Patrulhas militares percorriam as ruas, mas eram raras. O carro com a reportagem da Folha e dois outros jornalistas espanhóis foi brevemente detido por um grupo de militares, incluindo oficiais da temida guarda presidencial, nas imediações do palácio de Mobutu.
O grupo estava armado com uma miscelânea de equipamento -fuzis soviéticos AK-47, americanos M-16, submetralhadoras israelenses Uzi. Alguns voltavam do fronte, outros patrulhavam o aeroporto, segundo conversavam entre si. Desistiram de continuar com o questionamento ao saber que não havia nenhum americano no carro.
Êxodo
O palácio de Mobutu fica dentro de uma base militar, cercado pelos militares mais fiéis da sua guarda presidencial.
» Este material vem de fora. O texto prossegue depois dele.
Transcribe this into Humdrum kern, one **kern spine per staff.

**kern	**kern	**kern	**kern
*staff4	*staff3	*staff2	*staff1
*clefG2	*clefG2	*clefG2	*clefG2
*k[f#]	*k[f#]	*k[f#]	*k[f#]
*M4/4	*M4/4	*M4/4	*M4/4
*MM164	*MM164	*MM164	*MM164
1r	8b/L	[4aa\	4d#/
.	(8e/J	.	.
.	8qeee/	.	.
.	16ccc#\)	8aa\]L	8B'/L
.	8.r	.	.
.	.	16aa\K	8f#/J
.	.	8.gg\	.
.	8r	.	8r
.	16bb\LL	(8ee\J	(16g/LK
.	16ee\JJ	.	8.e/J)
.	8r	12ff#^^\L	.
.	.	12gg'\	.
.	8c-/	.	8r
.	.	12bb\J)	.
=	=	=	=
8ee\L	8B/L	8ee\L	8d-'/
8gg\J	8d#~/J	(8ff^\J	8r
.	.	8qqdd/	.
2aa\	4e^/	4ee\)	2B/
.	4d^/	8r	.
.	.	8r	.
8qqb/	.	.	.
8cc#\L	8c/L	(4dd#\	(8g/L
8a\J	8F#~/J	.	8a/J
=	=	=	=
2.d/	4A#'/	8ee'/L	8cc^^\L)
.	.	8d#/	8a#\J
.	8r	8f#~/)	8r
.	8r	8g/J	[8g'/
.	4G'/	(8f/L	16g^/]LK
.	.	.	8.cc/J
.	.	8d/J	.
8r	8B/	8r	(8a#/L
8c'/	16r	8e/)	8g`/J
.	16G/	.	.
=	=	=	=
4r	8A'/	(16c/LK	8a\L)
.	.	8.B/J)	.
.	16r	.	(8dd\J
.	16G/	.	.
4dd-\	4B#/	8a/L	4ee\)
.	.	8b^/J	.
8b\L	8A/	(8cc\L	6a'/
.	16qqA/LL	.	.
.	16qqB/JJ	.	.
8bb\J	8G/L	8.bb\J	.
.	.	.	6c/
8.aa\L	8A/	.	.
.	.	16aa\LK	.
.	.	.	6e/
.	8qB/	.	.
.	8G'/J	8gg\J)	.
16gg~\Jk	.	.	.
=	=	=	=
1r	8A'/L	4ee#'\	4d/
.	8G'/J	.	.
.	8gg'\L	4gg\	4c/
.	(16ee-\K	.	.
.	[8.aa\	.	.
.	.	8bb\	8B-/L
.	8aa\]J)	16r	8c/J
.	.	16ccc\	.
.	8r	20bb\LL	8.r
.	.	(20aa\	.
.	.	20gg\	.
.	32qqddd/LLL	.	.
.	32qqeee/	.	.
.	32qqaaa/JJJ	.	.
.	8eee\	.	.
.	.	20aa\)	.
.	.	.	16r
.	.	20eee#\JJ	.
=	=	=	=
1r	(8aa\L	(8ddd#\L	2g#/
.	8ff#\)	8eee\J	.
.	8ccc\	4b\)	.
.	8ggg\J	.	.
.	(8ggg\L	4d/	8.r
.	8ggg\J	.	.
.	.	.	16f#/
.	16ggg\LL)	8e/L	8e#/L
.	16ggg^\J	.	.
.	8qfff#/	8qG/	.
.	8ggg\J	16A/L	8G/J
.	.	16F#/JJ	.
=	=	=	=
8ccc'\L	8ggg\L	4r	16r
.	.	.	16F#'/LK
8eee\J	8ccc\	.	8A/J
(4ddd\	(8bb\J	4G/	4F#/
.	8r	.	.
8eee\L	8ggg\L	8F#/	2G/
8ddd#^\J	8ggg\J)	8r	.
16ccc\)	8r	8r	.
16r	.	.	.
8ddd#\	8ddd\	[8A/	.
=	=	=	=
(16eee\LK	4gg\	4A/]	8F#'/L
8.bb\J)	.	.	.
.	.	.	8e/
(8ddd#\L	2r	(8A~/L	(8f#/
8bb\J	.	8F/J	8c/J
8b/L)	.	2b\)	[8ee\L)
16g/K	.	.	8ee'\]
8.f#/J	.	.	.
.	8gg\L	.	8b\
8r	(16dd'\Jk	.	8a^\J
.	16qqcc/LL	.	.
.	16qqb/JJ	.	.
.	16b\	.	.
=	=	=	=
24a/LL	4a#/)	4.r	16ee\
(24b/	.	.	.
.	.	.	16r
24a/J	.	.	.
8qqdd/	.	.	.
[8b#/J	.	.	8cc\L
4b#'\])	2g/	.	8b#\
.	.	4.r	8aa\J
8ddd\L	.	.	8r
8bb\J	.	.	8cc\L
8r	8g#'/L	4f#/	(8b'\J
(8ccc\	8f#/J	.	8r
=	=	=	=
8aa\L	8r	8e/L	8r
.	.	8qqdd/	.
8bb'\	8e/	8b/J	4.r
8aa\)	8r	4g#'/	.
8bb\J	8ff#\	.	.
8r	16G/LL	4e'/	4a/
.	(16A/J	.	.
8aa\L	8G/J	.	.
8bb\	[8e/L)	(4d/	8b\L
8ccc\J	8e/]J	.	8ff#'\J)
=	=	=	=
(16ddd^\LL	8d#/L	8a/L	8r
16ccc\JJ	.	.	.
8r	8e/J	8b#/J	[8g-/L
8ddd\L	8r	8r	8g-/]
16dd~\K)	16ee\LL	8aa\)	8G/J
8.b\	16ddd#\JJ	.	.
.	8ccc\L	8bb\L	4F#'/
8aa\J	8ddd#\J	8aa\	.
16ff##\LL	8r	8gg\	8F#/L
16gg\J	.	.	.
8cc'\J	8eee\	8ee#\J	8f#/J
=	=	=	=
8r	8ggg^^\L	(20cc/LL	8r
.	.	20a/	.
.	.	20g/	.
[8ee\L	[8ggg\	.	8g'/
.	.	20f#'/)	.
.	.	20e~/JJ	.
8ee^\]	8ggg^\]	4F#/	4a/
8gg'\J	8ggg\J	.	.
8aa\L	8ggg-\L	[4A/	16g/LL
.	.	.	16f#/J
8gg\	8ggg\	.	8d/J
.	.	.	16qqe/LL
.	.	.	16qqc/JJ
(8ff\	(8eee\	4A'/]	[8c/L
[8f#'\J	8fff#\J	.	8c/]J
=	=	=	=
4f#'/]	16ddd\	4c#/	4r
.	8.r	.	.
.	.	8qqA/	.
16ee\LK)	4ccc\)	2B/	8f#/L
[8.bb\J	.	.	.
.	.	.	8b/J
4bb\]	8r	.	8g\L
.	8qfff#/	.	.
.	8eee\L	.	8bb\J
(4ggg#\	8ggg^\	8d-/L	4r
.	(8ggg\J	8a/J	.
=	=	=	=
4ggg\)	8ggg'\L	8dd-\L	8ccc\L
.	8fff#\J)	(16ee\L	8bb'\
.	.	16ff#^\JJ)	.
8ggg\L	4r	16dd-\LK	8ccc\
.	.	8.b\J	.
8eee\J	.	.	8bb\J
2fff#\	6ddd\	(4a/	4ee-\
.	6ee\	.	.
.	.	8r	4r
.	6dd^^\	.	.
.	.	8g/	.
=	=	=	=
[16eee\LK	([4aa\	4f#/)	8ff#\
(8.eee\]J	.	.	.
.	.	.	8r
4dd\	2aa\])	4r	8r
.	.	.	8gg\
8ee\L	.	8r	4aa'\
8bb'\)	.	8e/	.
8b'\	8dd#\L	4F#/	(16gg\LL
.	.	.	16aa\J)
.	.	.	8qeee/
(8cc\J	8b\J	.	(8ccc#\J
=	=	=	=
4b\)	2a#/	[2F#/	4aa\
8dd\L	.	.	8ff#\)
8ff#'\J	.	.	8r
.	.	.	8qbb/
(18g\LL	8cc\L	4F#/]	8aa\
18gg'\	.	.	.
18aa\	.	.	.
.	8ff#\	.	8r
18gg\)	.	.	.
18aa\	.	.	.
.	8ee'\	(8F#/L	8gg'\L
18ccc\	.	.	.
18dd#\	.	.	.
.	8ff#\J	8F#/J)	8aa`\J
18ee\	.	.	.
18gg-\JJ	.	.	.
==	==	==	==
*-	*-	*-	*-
Militares zairenses se sentem particularmente traídos pelos americanos, que deram suporte a Mobutu e à Unita no passado e agora deixam seu governo à deriva.
Já começa um movimento dos partidários de Mobutu de deixar o país, apesar de viverem um delicado dilema -eles não podem fugir antes de o presidente largar o poder.
Há pequenas filas de automóveis de luxo no ferry-boat para a vizinha Brazzaville, a capital do Congo, separada de Kinshasa pelo rio Congo. Há duas travessias por hora.
Existem mansões e apartamentos de luxo também já abandonados temporariamente por seus donos, zairenses ricos ou europeus.
O hotel Inter-Continental, o mais luxuoso da cidade, tinha principalmente jornalistas até agora. De anteontem para hoje começou a receber hóspedes zairenses, libaneses (os principais comerciantes do país) e um ou outro "mercenário", que podem ser pilotos estrangeiros, por exemplo.
Ironicamente, o hotel tem na entrada uma placa indicando sua inauguração por "sua excelência o tenente-general Joseph-Desiré Mobutu" em 2 de outubro de 1971, presidente da então "República Democrática do Congo". A placa é de cobre, uma das principais riquezas minerais do Zaire.